▶ _About this task_
Copy each line from the listing below where the word "right" shows up.

▶ _Record set_
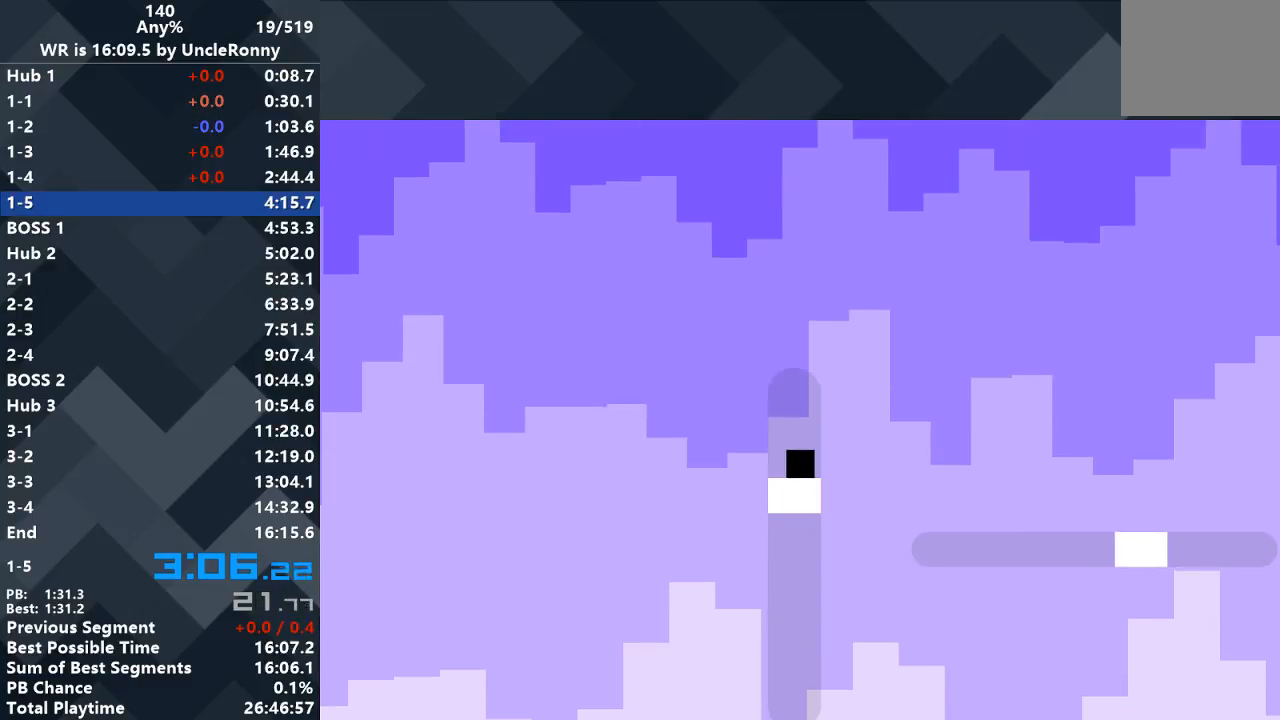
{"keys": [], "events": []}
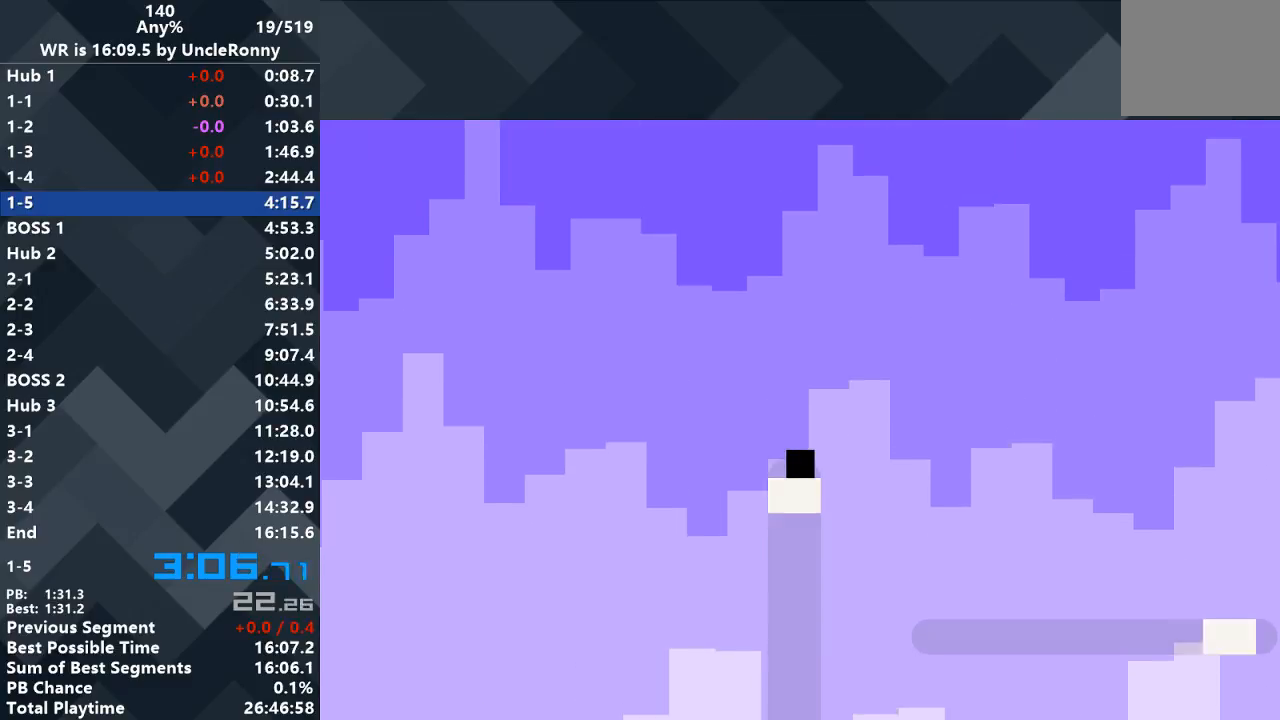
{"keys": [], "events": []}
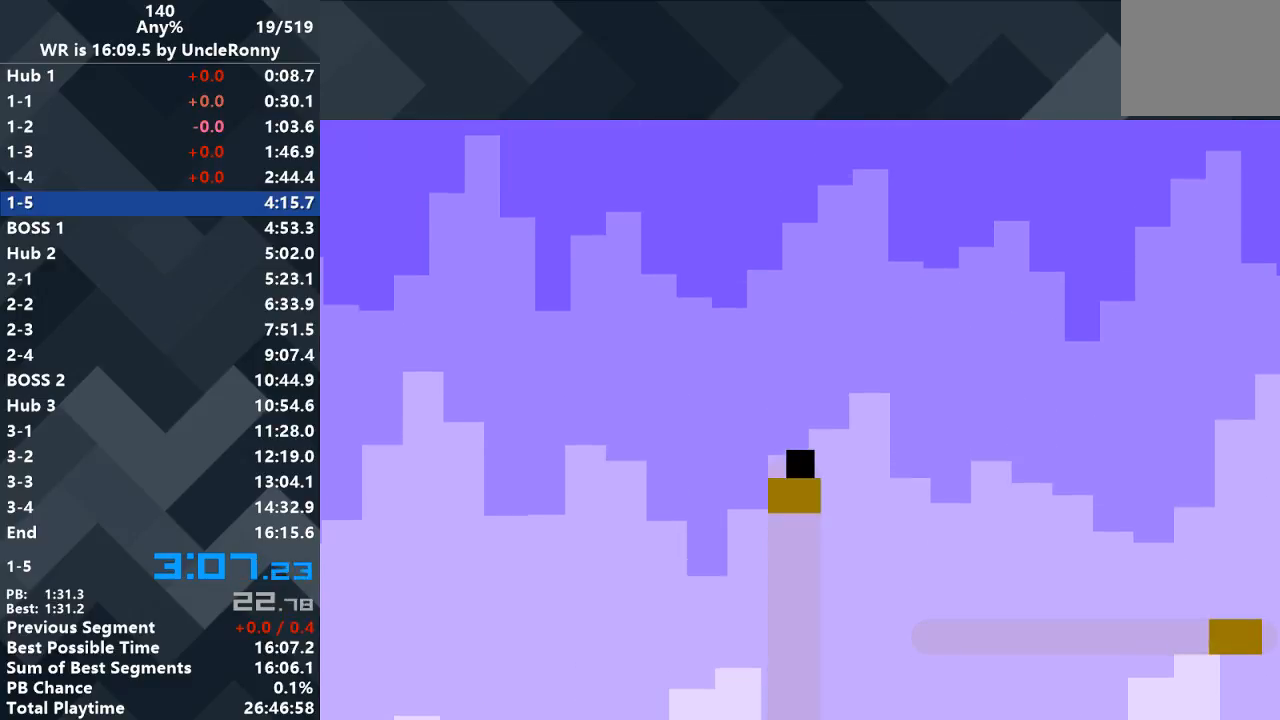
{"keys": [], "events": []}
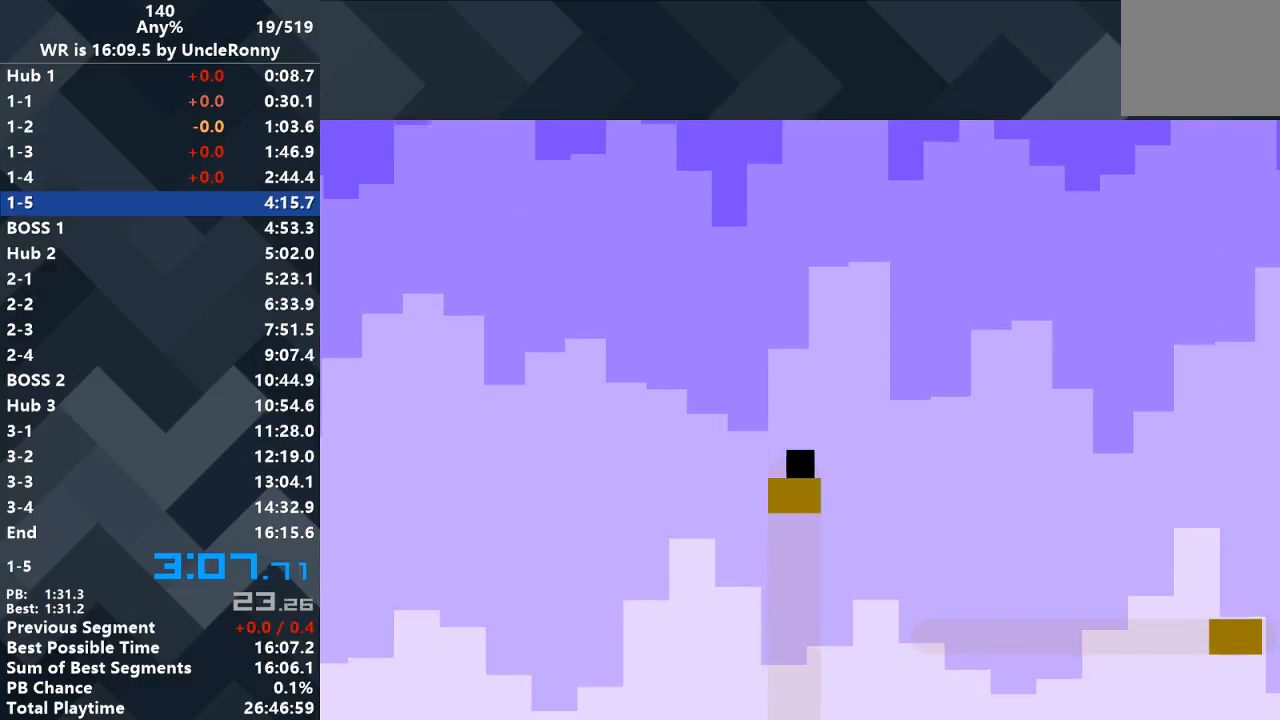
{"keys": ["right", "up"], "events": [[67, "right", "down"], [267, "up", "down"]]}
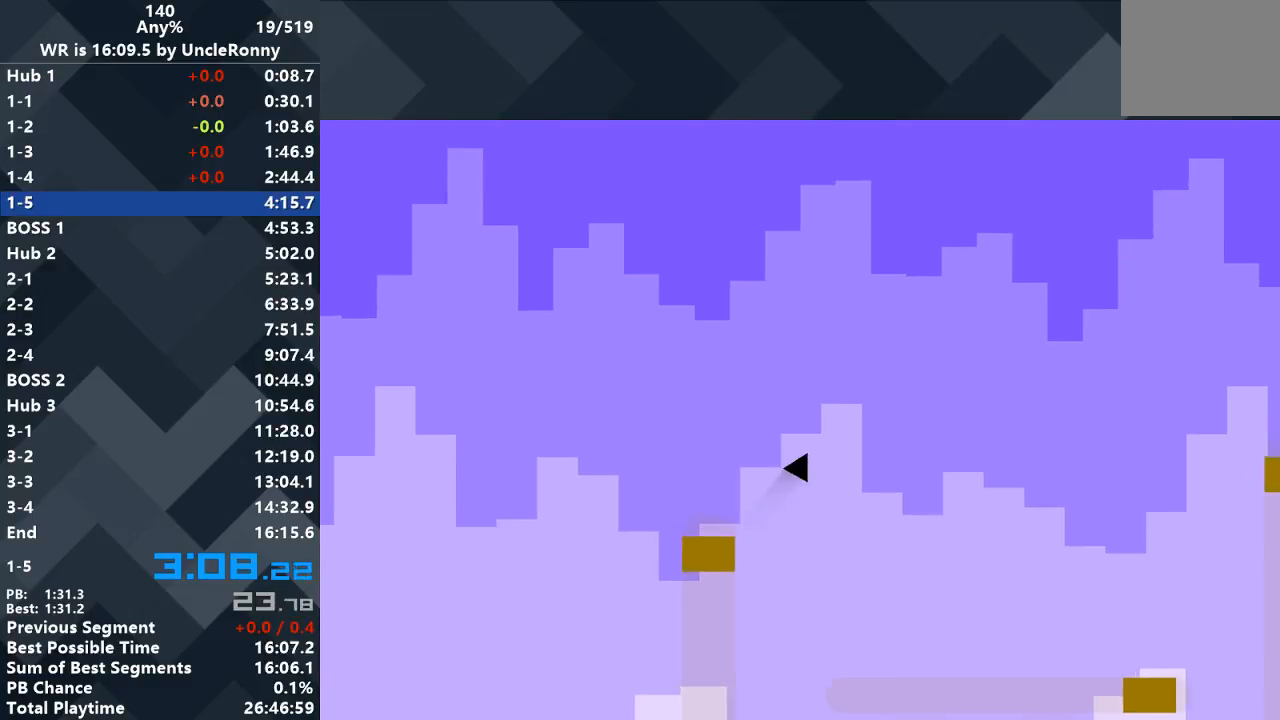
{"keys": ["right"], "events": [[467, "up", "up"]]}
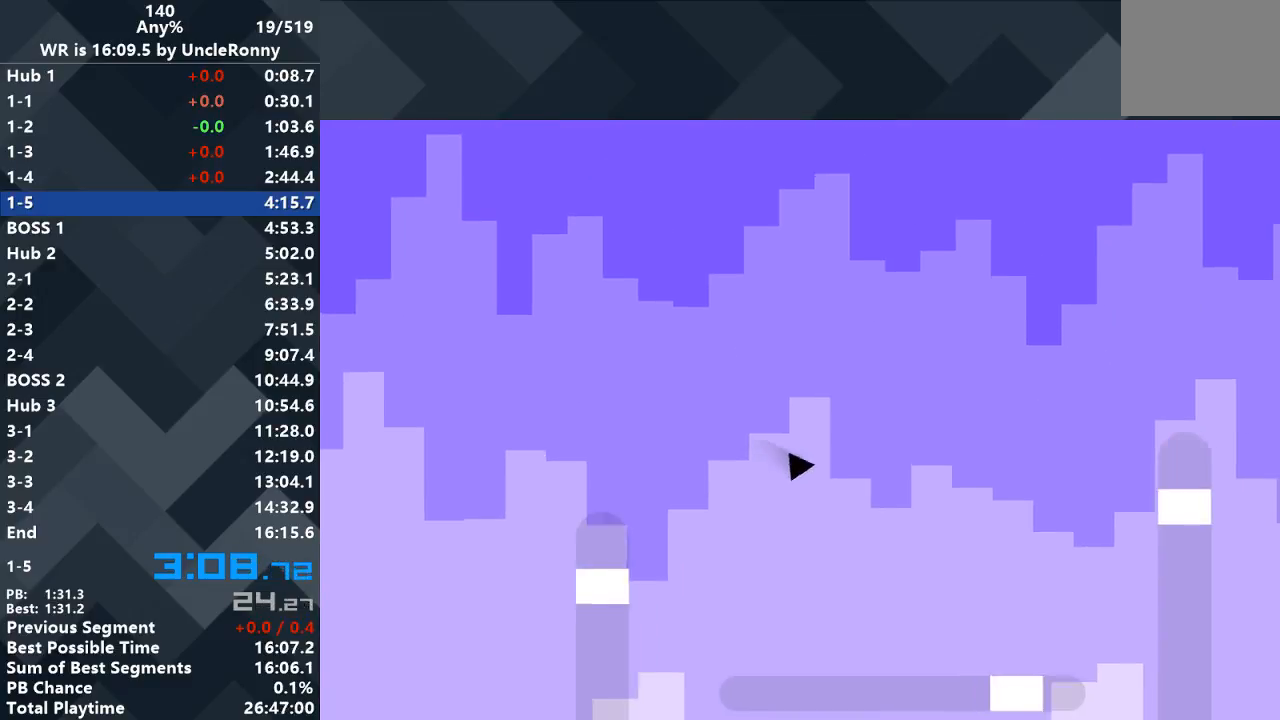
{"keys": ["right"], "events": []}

▶ _Written solution_
{"keys": ["right", "up"], "events": [[67, "right", "down"], [267, "up", "down"]]}
{"keys": ["right"], "events": [[467, "up", "up"]]}
{"keys": ["right"], "events": []}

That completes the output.